▶ _Passage to read_
◇ ◇ ◇ ◇ ◇ ◇ ◇

Content Warning: This section of the guide features discussion of bullying, physical abuse, emotional abuse, child abuse, child death, graphic violence, and death.

Part 1: “Grim”

Part 1, Chapter 1 Summary: “Infinite”

For generations, the rulers of the island of Nightshade have had many heirs and forced them to battle to the death in a competition called the Gauntlet to determine their successor. At seven years old, Grim struggles with magic and can sense others’ emotions. He expects his eight-year-old sister, Laila, to win the Gauntlet because she’s their father’s favorite and has already mastered the shadow magic Nightshade is known for. Although the siblings are discouraged from bonding with one another, Laila and Grim are close.

◇ ◇ ◇ ◇ ◇ ◇ ◇

▶ _Stored records_
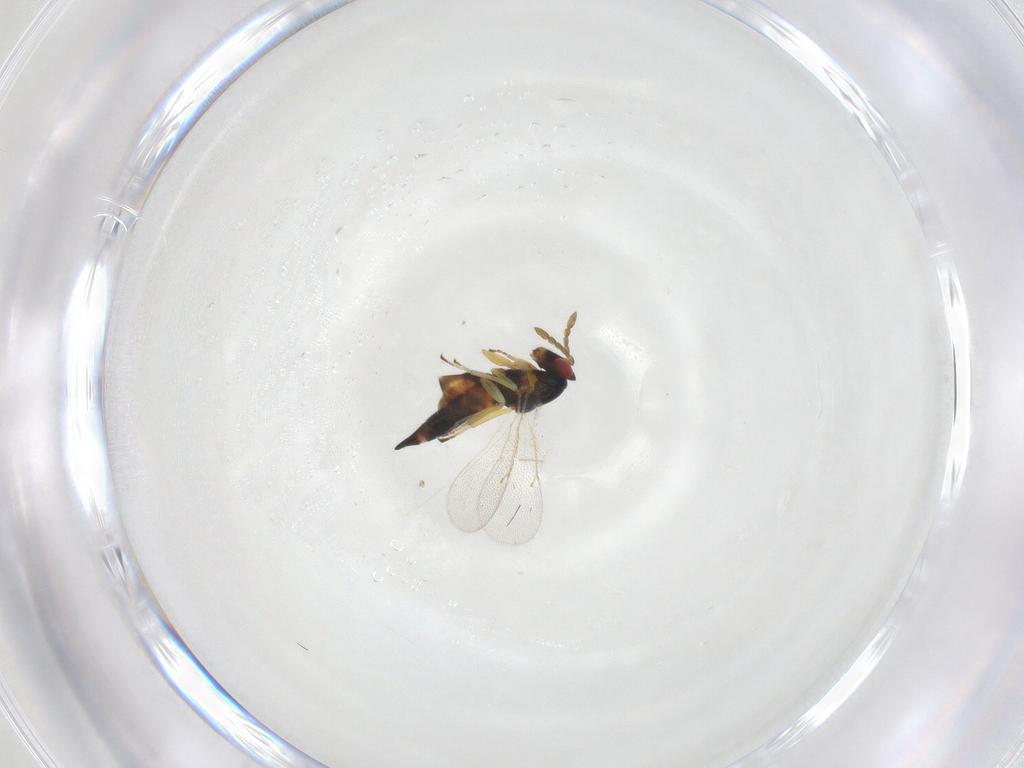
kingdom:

◇ ◇ ◇ ◇ ◇ ◇ ◇

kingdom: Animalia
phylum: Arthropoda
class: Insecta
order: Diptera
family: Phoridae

◇ ◇ ◇ ◇ ◇ ◇ ◇

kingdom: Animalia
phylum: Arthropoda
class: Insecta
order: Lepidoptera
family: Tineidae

◇ ◇ ◇ ◇ ◇ ◇ ◇

▶ _What you need to do_
In the chapter summary, what is the name of the competition in which the rulers' heirs on Nightshade must fight to the death?

▶ _Correct answer_
The Gauntlet.